When the deficit reached gargantuan proportions, the government refused to take the necessary steps to contain the key factor acting as the main drain on expenditures; that is, it refused to declare a debt moratorium or at least renegotiate the terms of debt repayment to make them less punitive. At the same time, the administration did not have the political will to force the rich to take the brunt of bridging the deficit by increasing taxes on their income and improving their collection. Under pressure from the IMF, the government levied this burden on the poor and the middle class via the adoption of the expanded value added tax (EVAT) of 12 percent on purchases. The tax was passed on to poor and middle class consumers by commercial establishments, forcing them to cut back on consumption, which then boomeranged back on small merchants and entrepreneurs in the form of reduced profits, forcing many out of business.

Facing the Policy Challenge

The straitjacket of conservative macroeconomic management, trade and financial liberalization, and a subservient debt policy kept the economy from expanding significantly, resulting in the percentage of the population living in poverty, according to the World Bank, increasing from 30 to 33 percent between 2003 and 2006. By 2006, there were more poor people in the Philippines than at any other time in the country’s history.

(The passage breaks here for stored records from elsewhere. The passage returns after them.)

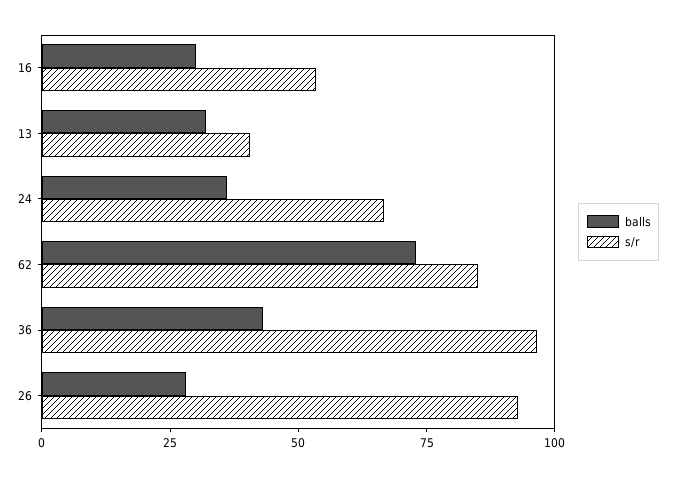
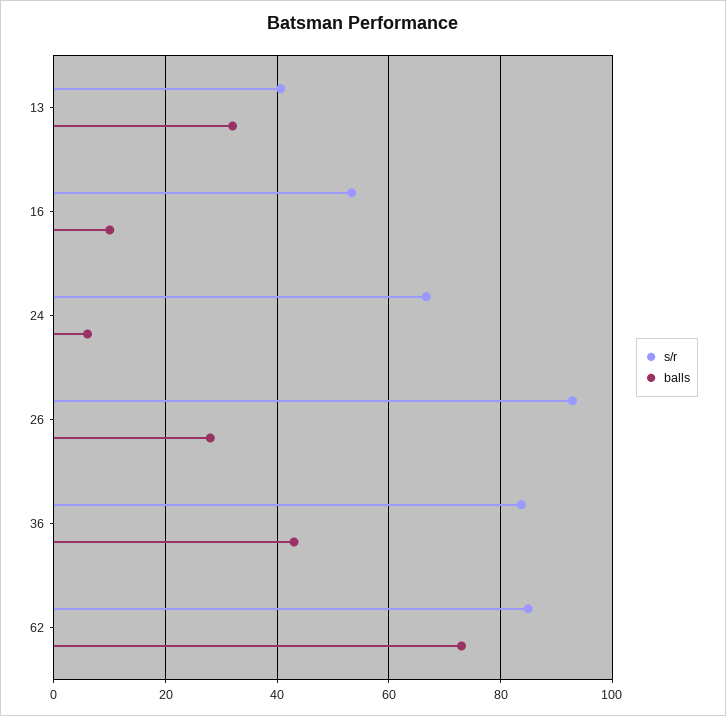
  {
    "balls": {
-     "16": 30,
+     "16": 10,
      "13": 32,
-     "24": 35,
+     "24": 6,
      "62": 74,
      "36": 44,
      "26": 28
    },
    "s/r": {
      "16": 54,
      "13": 40,
      "24": 66,
      "62": 84,
-     "36": 95,
+     "36": 84,
      "26": 92
    }
  }

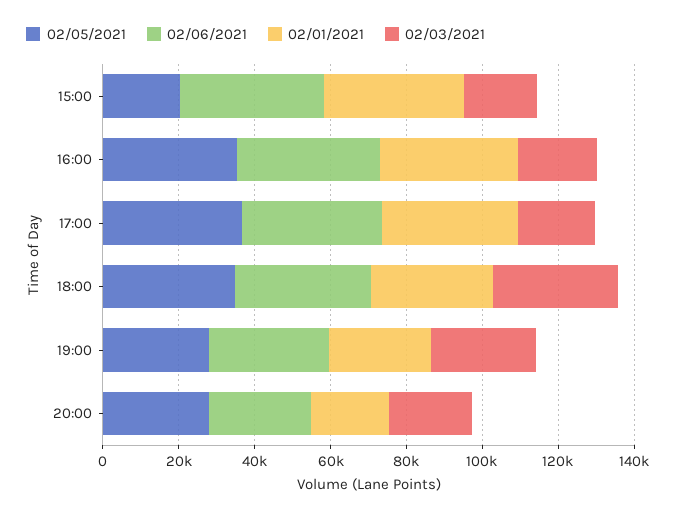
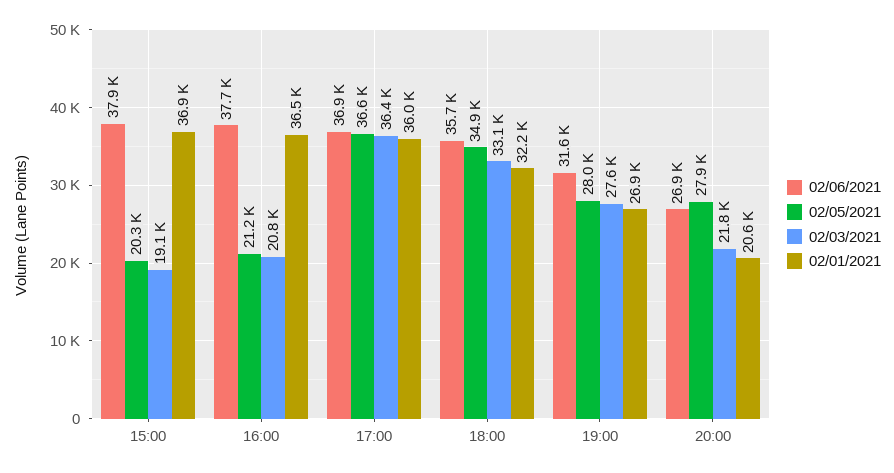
  {
    "02/05/2021": {
      "15:00": 20300,
-     "16:00": 35000,
+     "16:00": 21200,
      "17:00": 36600,
      "18:00": 34900,
      "19:00": 28000,
      "20:00": 27900
    },
    "02/06/2021": {
      "15:00": 37900,
      "16:00": 37700,
      "17:00": 36900,
      "18:00": 35700,
      "19:00": 31600,
      "20:00": 26900
    },
    "02/01/2021": {
      "15:00": 36900,
      "16:00": 36500,
      "17:00": 36000,
      "18:00": 32200,
      "19:00": 26900,
      "20:00": 20600
    },
    "02/03/2021": {
      "15:00": 19100,
      "16:00": 20800,
-     "17:00": 20000,
+     "17:00": 36400,
      "18:00": 33100,
      "19:00": 27600,
      "20:00": 21800
    }
  }

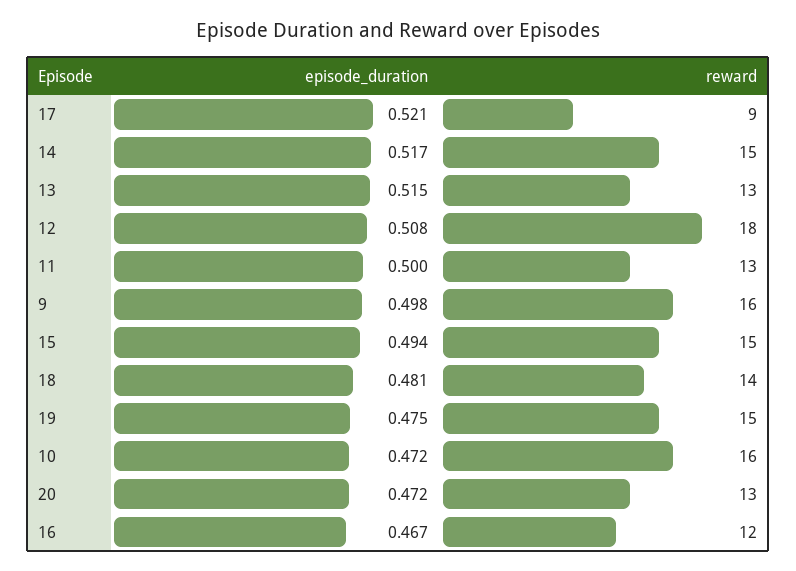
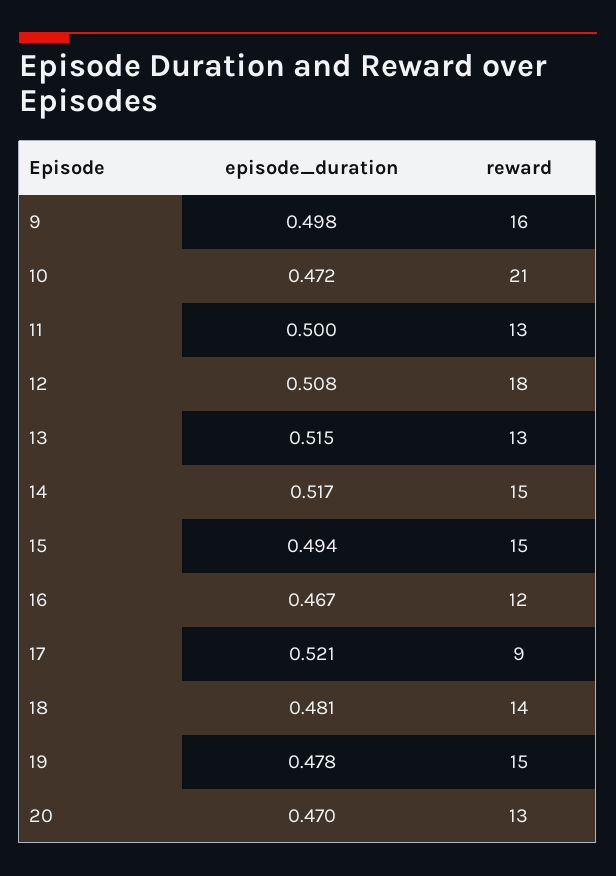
  {
    "episode_duration": {
      "17": 0.521,
      "14": 0.517,
      "13": 0.515,
      "12": 0.508,
      "11": 0.5,
      "9": 0.498,
      "15": 0.494,
      "18": 0.481,
-     "19": 0.475,
+     "19": 0.478,
      "10": 0.472,
-     "20": 0.472,
+     "20": 0.47,
      "16": 0.467
    },
    "reward": {
      "17": 9,
      "14": 15,
      "13": 13,
      "12": 18,
      "11": 13,
      "9": 16,
      "15": 15,
      "18": 14,
      "19": 15,
-     "10": 16,
+     "10": 21,
      "20": 13,
      "16": 12
    }
  }

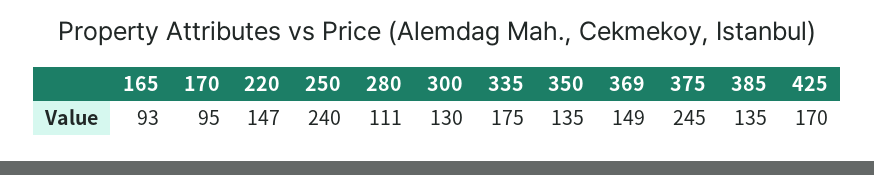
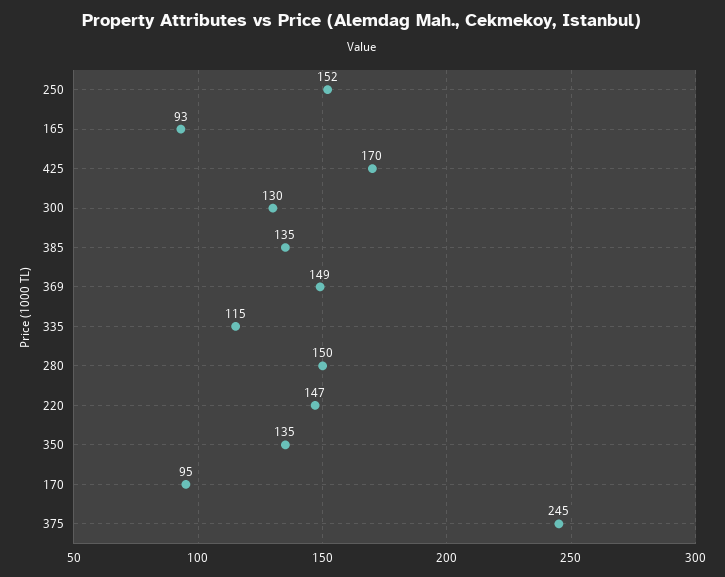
  {
    "165": 93,
    "170": 95,
    "220": 147,
-   "250": 240,
+   "250": 152,
-   "280": 111,
+   "280": 150,
    "300": 130,
-   "335": 175,
+   "335": 115,
    "350": 135,
    "369": 149,
    "375": 245,
    "385": 135,
    "425": 170
  }

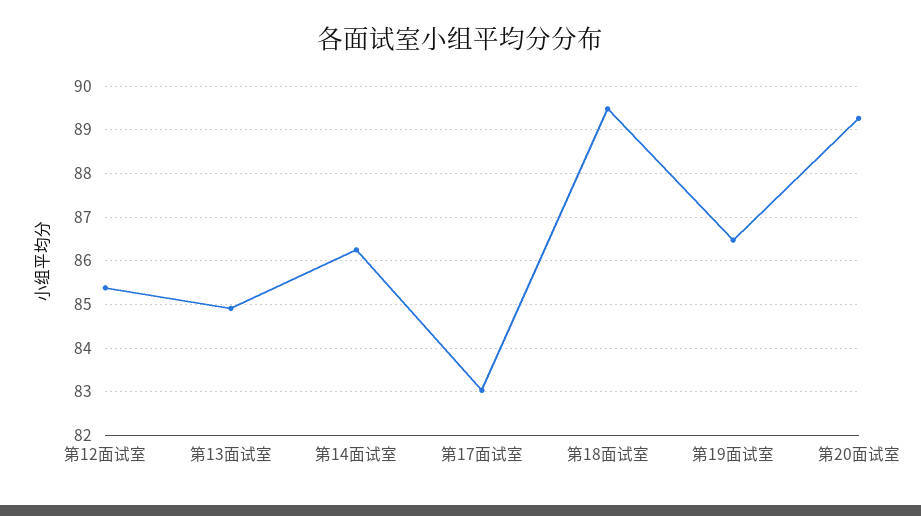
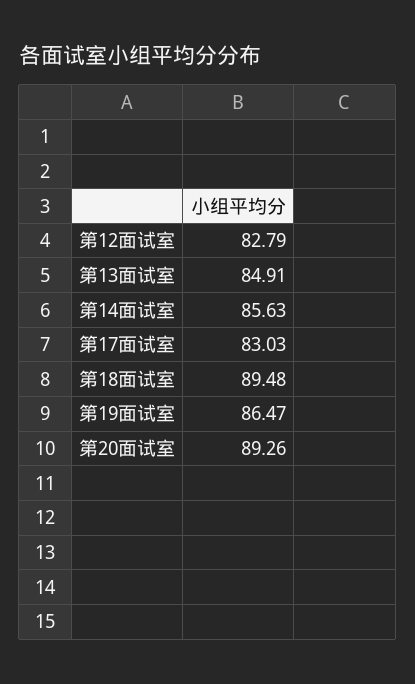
  {
-   "第12面试室": 85.4,
+   "第12面试室": 82.79,
    "第13面试室": 84.91,
-   "第14面试室": 86.2,
+   "第14面试室": 85.63,
    "第17面试室": 83.03,
    "第18面试室": 89.48,
    "第19面试室": 86.47,
    "第20面试室": 89.26
  }

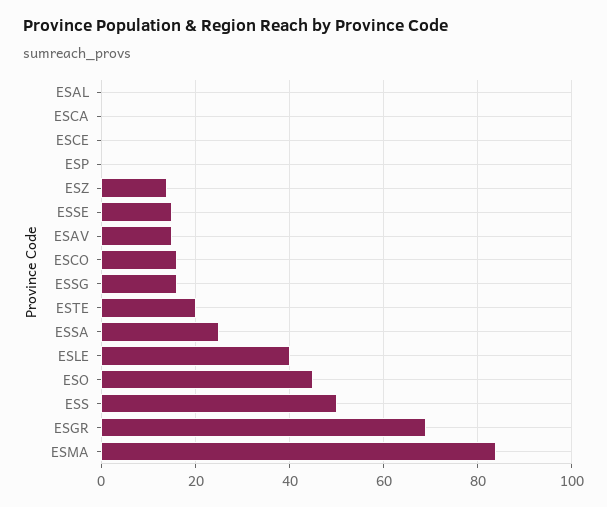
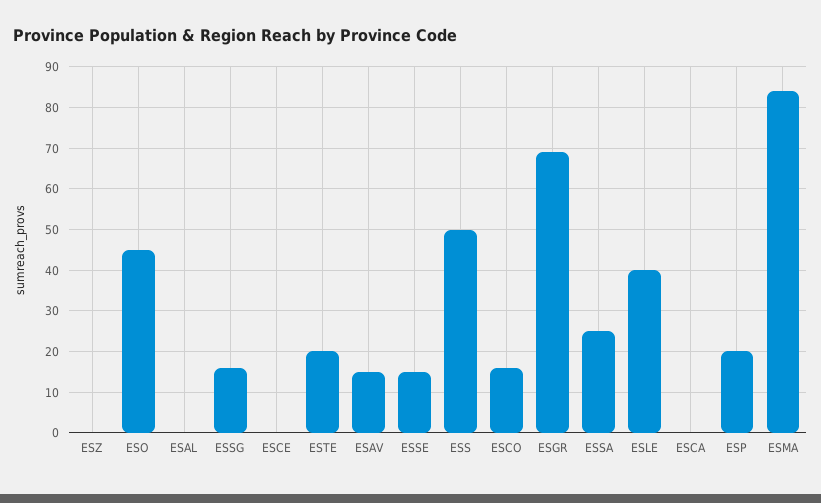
  {
    "ESAL": 0,
    "ESCA": 0,
    "ESCE": 0,
-   "ESP": 0,
+   "ESP": 20,
-   "ESZ": 15,
+   "ESZ": 0,
    "ESSE": 15,
    "ESAV": 15,
    "ESCO": 15,
    "ESSG": 15,
    "ESTE": 20,
    "ESSA": 25,
    "ESLE": 40,
    "ESO": 45,
    "ESS": 50,
    "ESGR": 70,
    "ESMA": 85
  }

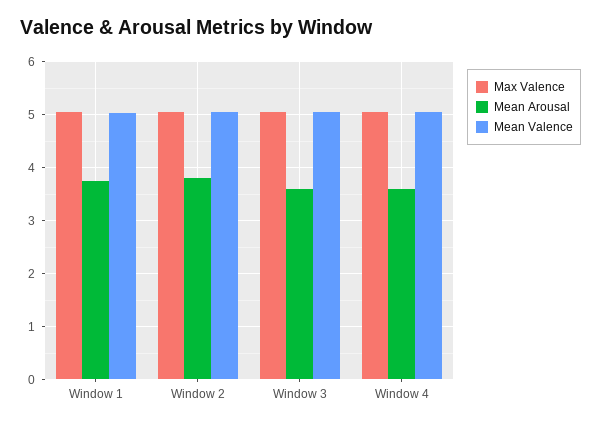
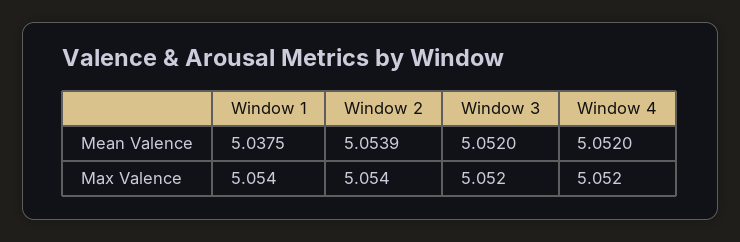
  {
    "Max Valence": {
      "Window 1": 5.054,
      "Window 2": 5.054,
      "Window 3": 5.052,
      "Window 4": 5.052
    },
-   "Mean Arousal": {
-     "Window 1": 3.8,
-     "Window 2": 3.8,
-     "Window 3": 3.6,
-     "Window 4": 3.6
-   },
    "Mean Valence": {
      "Window 1": 5.0375,
      "Window 2": 5.0539,
      "Window 3": 5.052,
      "Window 4": 5.052
    }
  }

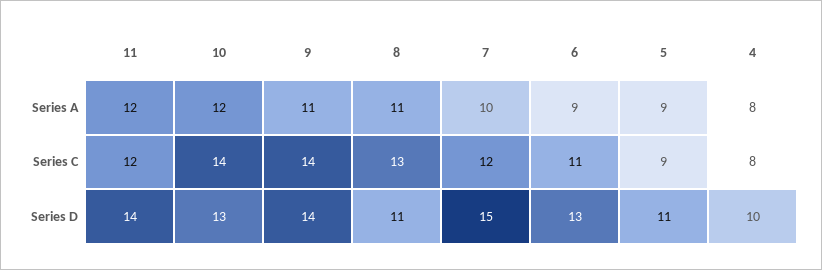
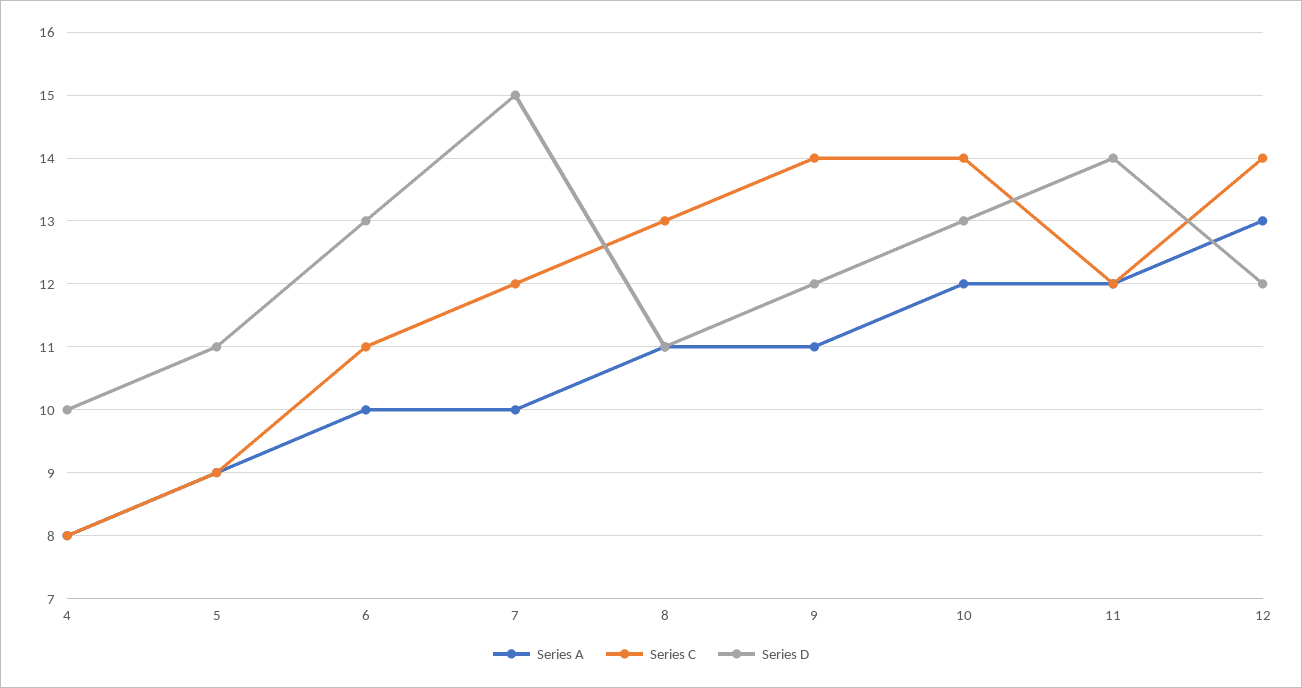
  {
    "Series A": {
      "11": 12,
      "10": 12,
      "9": 11,
      "8": 11,
      "7": 10,
-     "6": 9,
+     "6": 10,
      "5": 9,
-     "4": 8
+     "4": 8,
+     "12": 13
    },
    "Series C": {
      "11": 12,
      "10": 14,
      "9": 14,
      "8": 13,
      "7": 12,
      "6": 11,
      "5": 9,
-     "4": 8
+     "4": 8,
+     "12": 14
    },
    "Series D": {
      "11": 14,
      "10": 13,
-     "9": 14,
+     "9": 12,
      "8": 11,
      "7": 15,
      "6": 13,
      "5": 11,
-     "4": 10
+     "4": 10,
+     "12": 12
    }
  }

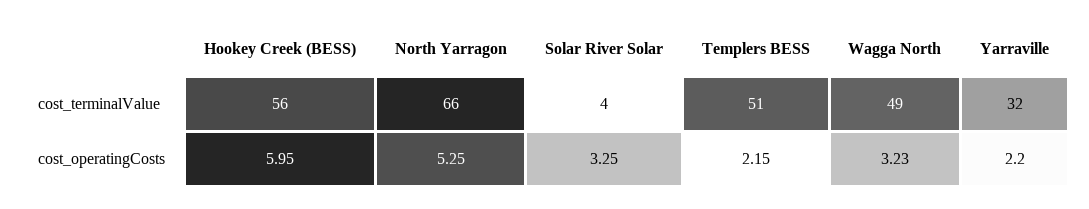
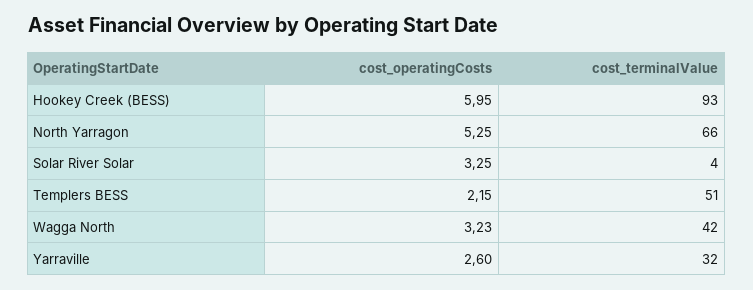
  {
    "Hookey Creek (BESS)": {
-     "cost_terminalValue": 56,
+     "cost_terminalValue": 93,
      "cost_operatingCosts": 5.95
    },
    "North Yarragon": {
      "cost_terminalValue": 66,
      "cost_operatingCosts": 5.25
    },
    "Solar River Solar": {
      "cost_terminalValue": 4,
      "cost_operatingCosts": 3.25
    },
    "Templers BESS": {
      "cost_terminalValue": 51,
      "cost_operatingCosts": 2.15
    },
    "Wagga North": {
-     "cost_terminalValue": 49,
+     "cost_terminalValue": 42,
      "cost_operatingCosts": 3.23
    },
    "Yarraville": {
      "cost_terminalValue": 32,
-     "cost_operatingCosts": 2.2
+     "cost_operatingCosts": 2.6
    }
  }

The country’s plight under the lash of wrong policies over the last four administrations becomes even clearer in a comparative perspective. According to the United Nations Development Program Human Development Report, the Philippines registered the second lowest average yearly growth rate, 1.6 percent, in Southeast Asia in the period 1990 to 2005 —lower than that of Vietnam (5.9 percent), Cambodia (5.5 percent), and Burma (6.6 percent). The only country registering average growth below that of the Philippines was Brunei, which, being an oil-rich high-income country, could afford not to grow.

So yes, we must wage an unrelenting campaign against corruption because it destroys faith in government and weakens the moral fiber of the country. And yes, let us by all means punish corrupt officials and elect morally unquestionable people to power. But let us not mistake corruption as the principal cause of poverty and believe that anti-corruption crusades provide the main response to the country’s economic ills. The main source of our lack of economic dynamism is a wrong policy paradigm that we have allowed ourselves to be straitjacketed into.

It is disturbing that the policy errors that have led to our present state are hardly mentioned in the presidential debates. It is unfortunate that we are not taking advantage of the current international economic crisis that has dragged down our local economy to debate the wisdom of the policies of globalization and liberalization that have brought us to this impasse. Yes, the issues of corruption, management experience, and bureaucratic reform that dominate these debates are vital, but unless the winning team has the courage to reverse 30 years of failed neoliberal economic policies, the country will remain in the economic doldrums, unable to take off, with poverty possibly rising to the point of no return.